The line with "Figure 2. Role" marks the first line to copy, and the line with "Table 4. Ecological" marks the last. Transcribe that stretch of the data below exactly, without pictures.

§ **Given information**:
>>>

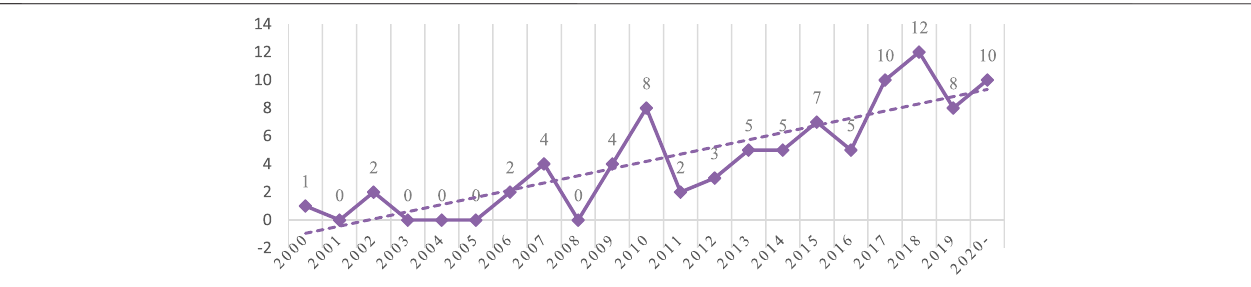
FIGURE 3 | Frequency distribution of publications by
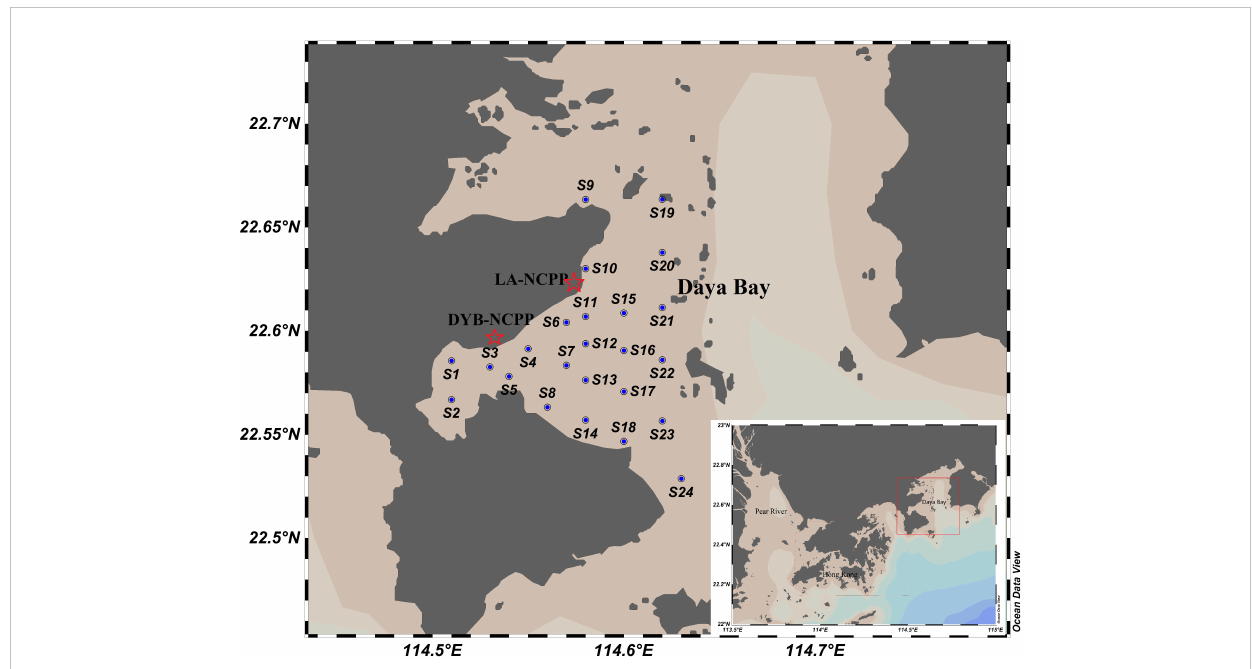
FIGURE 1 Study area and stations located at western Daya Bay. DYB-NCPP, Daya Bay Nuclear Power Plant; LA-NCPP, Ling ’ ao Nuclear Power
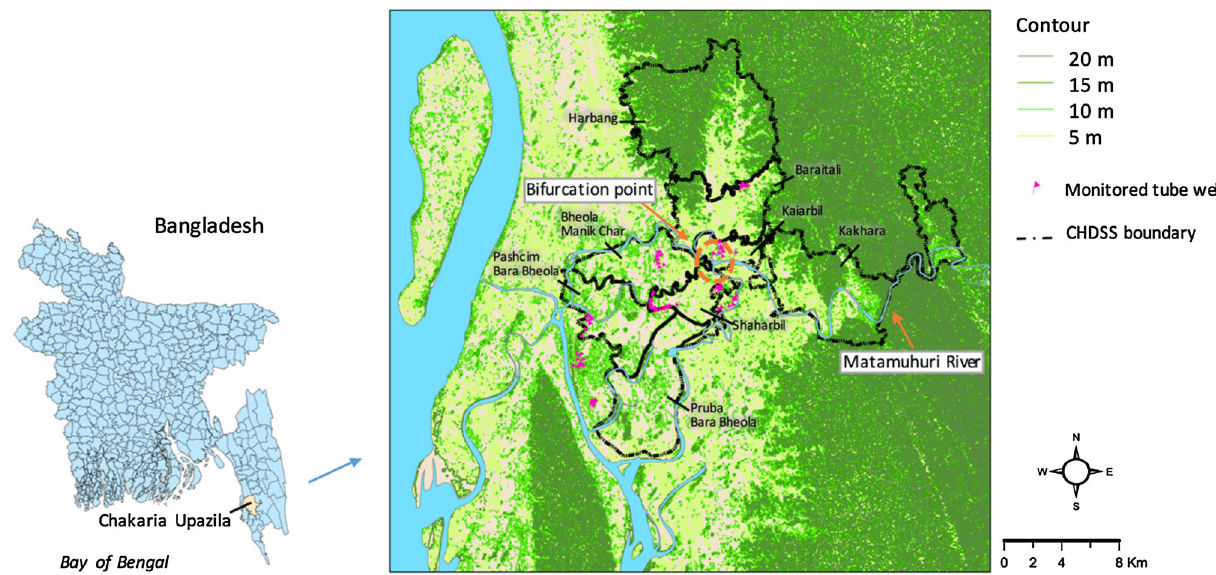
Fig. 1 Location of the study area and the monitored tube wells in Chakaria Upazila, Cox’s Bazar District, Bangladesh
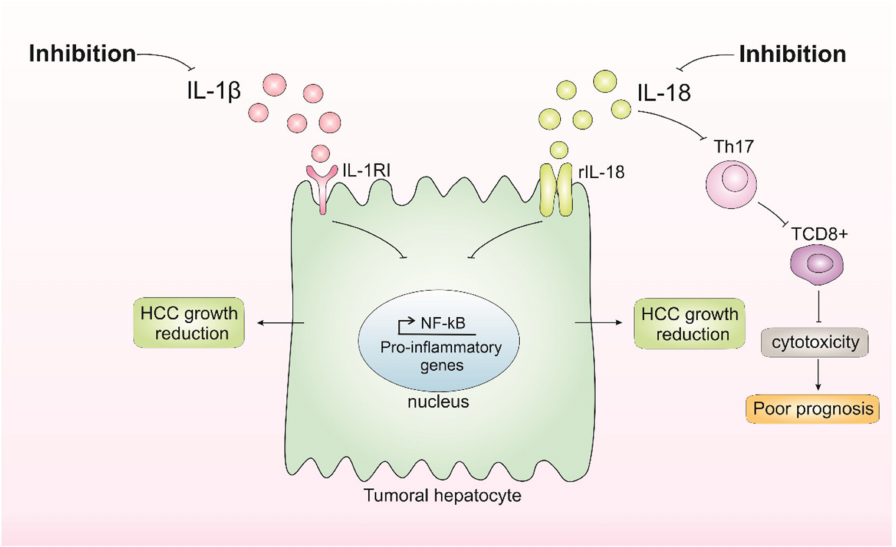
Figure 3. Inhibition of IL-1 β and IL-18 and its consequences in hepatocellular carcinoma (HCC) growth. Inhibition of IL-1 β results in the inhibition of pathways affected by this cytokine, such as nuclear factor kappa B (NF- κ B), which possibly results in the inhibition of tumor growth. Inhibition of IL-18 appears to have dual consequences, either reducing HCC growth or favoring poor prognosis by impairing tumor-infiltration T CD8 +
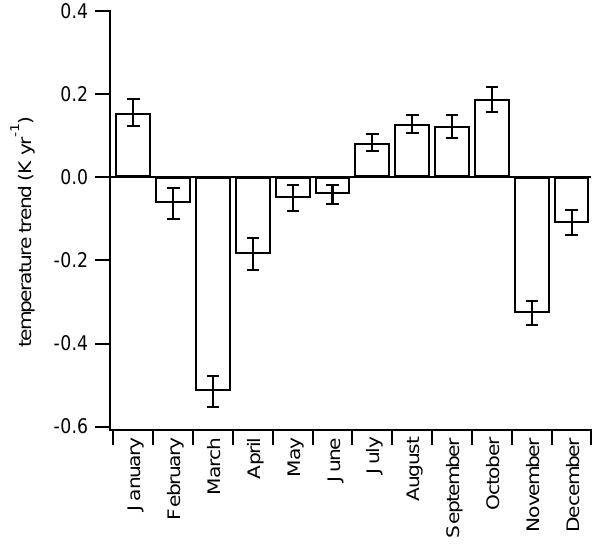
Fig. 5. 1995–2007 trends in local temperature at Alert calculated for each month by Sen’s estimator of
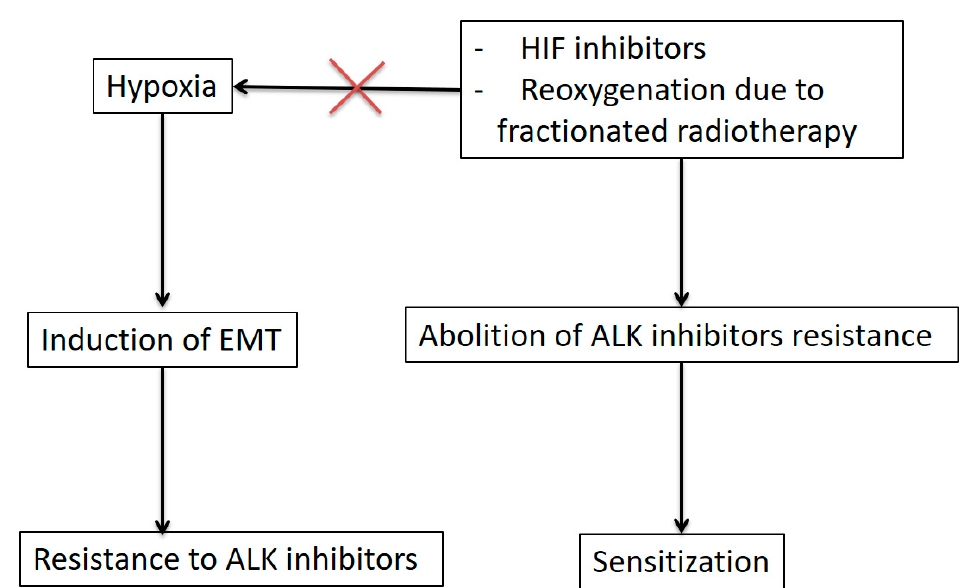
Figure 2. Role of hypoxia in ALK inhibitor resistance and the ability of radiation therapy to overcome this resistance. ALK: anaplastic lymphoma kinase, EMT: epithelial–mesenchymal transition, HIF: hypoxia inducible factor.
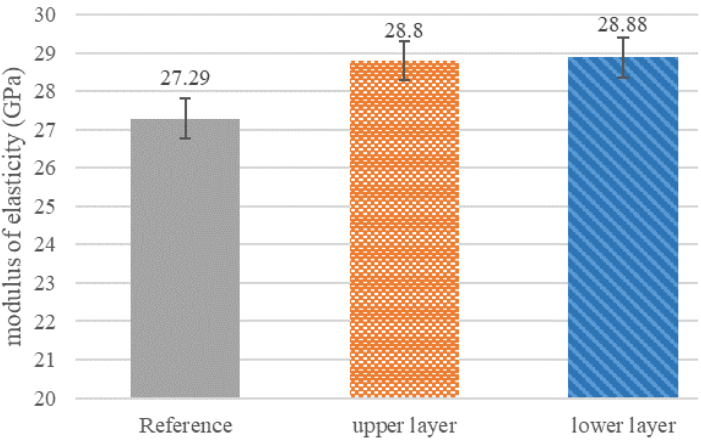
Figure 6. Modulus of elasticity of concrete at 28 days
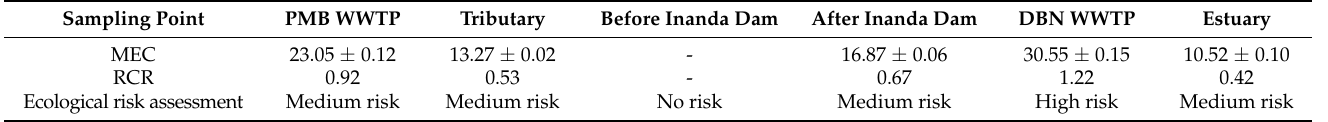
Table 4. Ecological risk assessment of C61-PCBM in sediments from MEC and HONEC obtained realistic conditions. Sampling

<<<
>>>

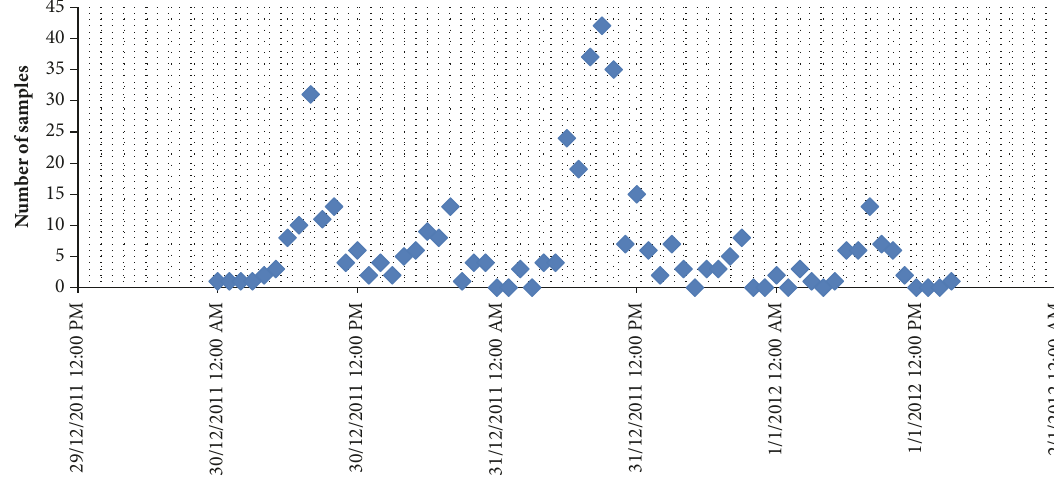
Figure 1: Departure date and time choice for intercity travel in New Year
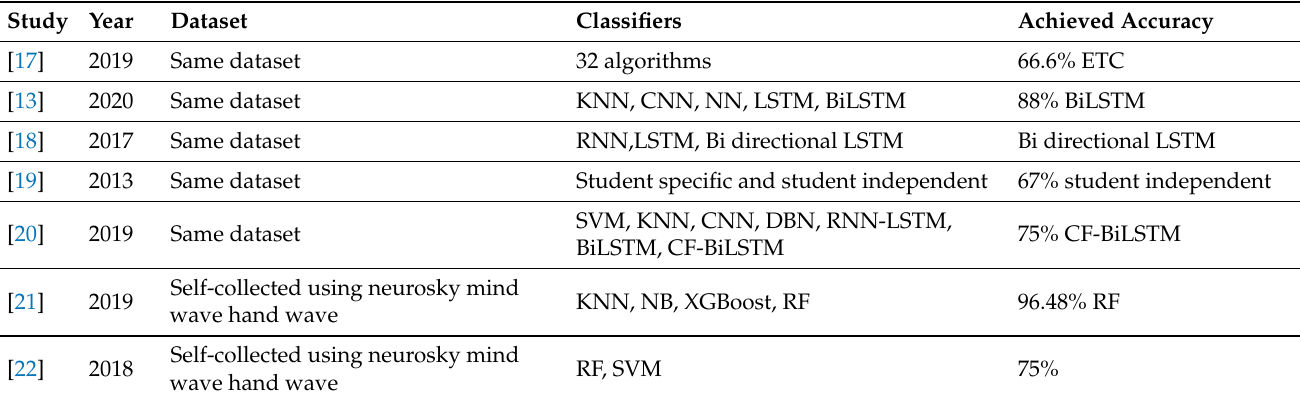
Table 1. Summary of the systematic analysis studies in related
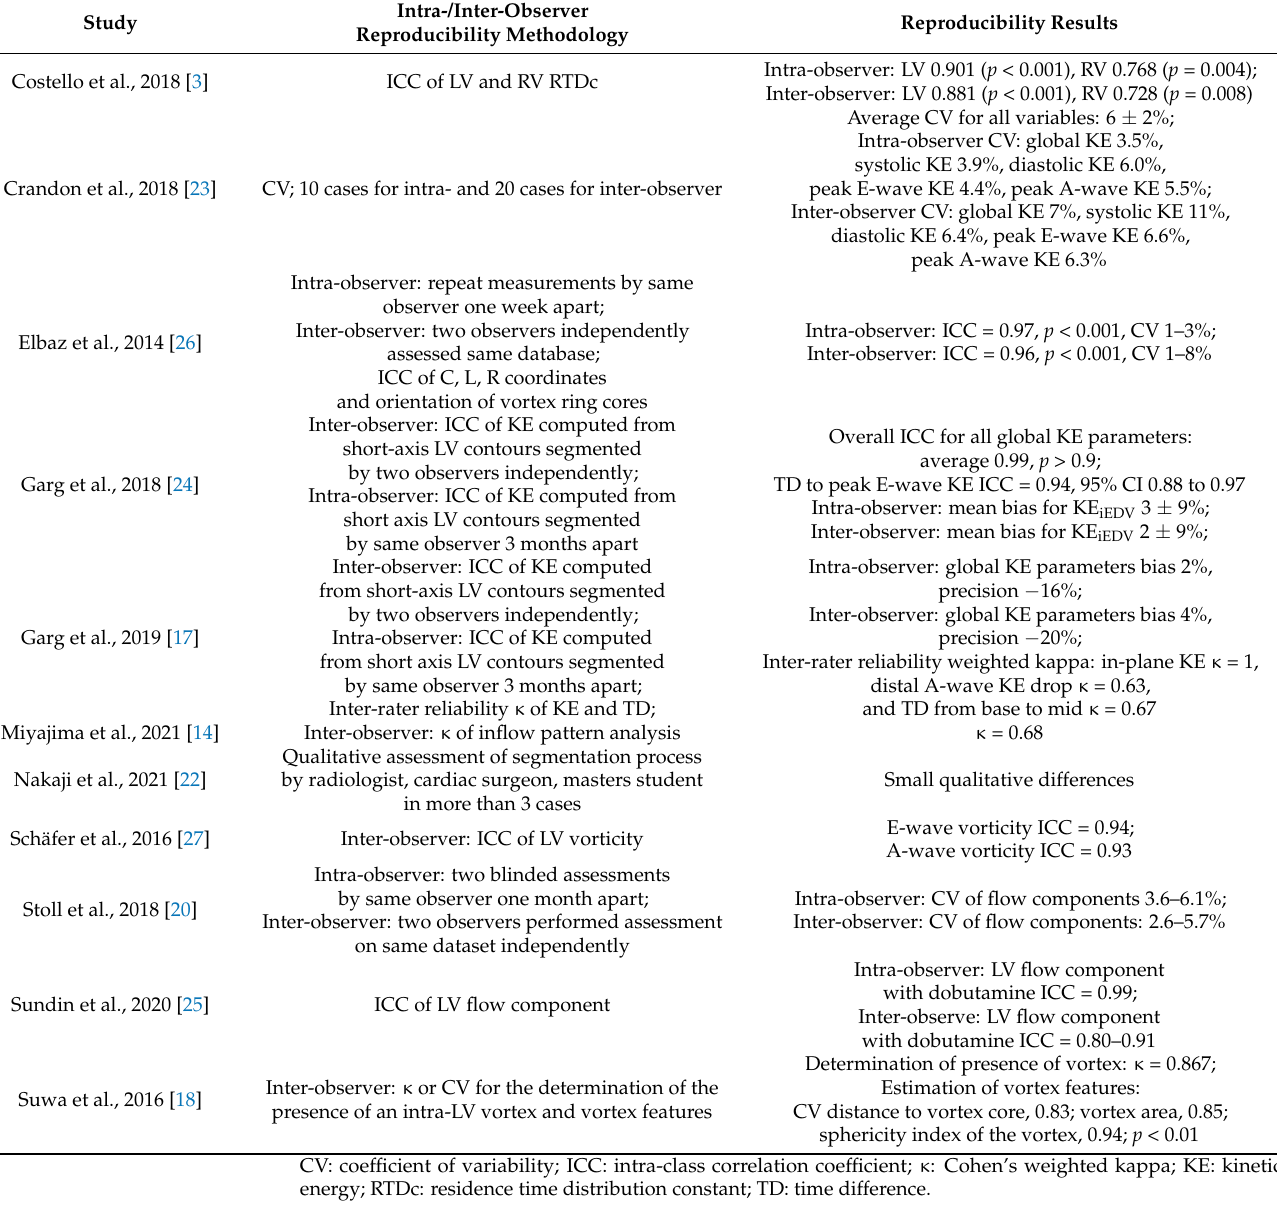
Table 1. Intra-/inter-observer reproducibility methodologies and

<<<

§ **Exercise result**:
Figure 2. Role of hypoxia in ALK inhibitor resistance and the ability of radiation therapy to overcome this resistance. ALK: anaplastic lymphoma kinase, EMT: epithelial–mesenchymal transition, HIF: hypoxia inducible factor.
Figure 6. Modulus of elasticity of concrete at 28 days
Table 4. Ecological risk assessment of C61-PCBM in sediments from MEC and HONEC obtained realistic conditions. Sampling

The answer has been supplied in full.